▶ **Your task**
In the drip rail molding thread, transcribe everything from "Not a dumb question" down to "on the molding..." word for word.

Passage: Begin

# Roof/Drip Rail Molding



## IROCZILLA (Jun 29, 2012)

So while washing my car I had removed the black strip and sorta bent it a little. It's not very noticeable, but I know it's there. Anyone know where to get a new pair or where to order?


----------



## brian v (Dec 25, 2011)

Your kidding me right ? GMParts Direct . Dealer . Try heating the strip to make it pliable use even pressure with your thumbs to reshape the strip if possible ....


----------



## IROCZILLA (Jun 29, 2012)

brian v said:


> Your kidding me right ? GMParts Direct . Dealer . Try heating the strip to make it pliable use even pressure with your thumbs to reshape the strip if possible ....


No not kidding. I did a search on ebay and found some but they seemed pricey is why I posted on here. I reshaped as best I could but theres a pretty sharp crease in one and the other is a little raised. Thanks for the info on the part though.


----------



## phantom (May 20, 2011)

Sorry for my dumb question, but can you tell me how you removed the strips?


cheers!
phantom


Sent from AutoGuide.com App


----------



## IROCZILLA (Jun 29, 2012)

phantom said:


> Sorry for my dumb question, but can you tell me how you removed the strips?
> 
> 
> cheers!
> ...


Not a dumb question at all. The way I did it, which might not be the correct/best way, was to get a flat head screw driver and a piece of cardboard (to not damage paint) and they should just pop off. I messed up when I stepped on the molding...


----------



## brian v (Dec 25, 2011)

Those strips should slide out from the rear two end caps , one on each strip first then tug with even pressure .
Yes they will slide right back into place .. Temperature is the key element for this procedure though , A nice sunny day when every thing has expanded and pliable .

My favorite pass time is detailing Mý IT . Cruzen..


----------

Passage: End
Data section: Begin

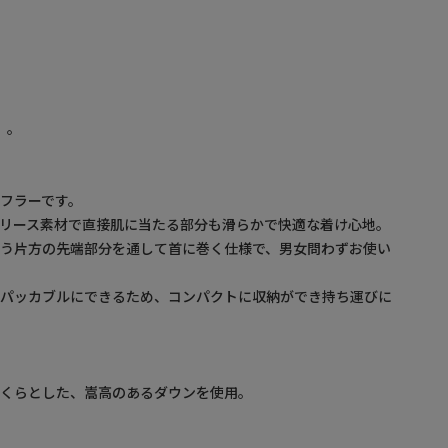
F」。
フラーです。
リース素材で直接肌に当たる部分も滑らかで快適な着け心地。
もう片方の先端部分を通して首に巻く仕様で、男女問わずお使い
てパッカブルにできるため、コンパクトに収納ができ持ち運びに
っくらとした、嵩高のあるダウンを使用。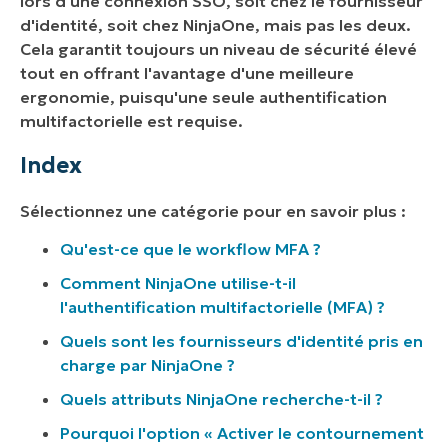
lors d'une connexion SSO, soit chez le fournisseur
d'identité, soit chez NinjaOne, mais pas les deux.
Cela garantit toujours un niveau de sécurité élevé
tout en offrant l'avantage d'une meilleure
ergonomie, puisqu'une seule authentification
multifactorielle est requise.
Index
Sélectionnez une catégorie pour en savoir plus :
Qu'est-ce que le workflow MFA ?
Comment NinjaOne utilise-t-il
l'authentification multifactorielle (MFA) ?
Quels sont les fournisseurs d'identité pris en
charge par NinjaOne ?
Quels attributs NinjaOne recherche-t-il ?
Pourquoi l'option « Activer le contournement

Data section: End

▶ **Your response**
Not a dumb question at all. The way I did it, which might not be the correct/best way, was to get a flat head screw driver and a piece of cardboard (to not damage paint) and they should just pop off. I messed up when I stepped on the molding...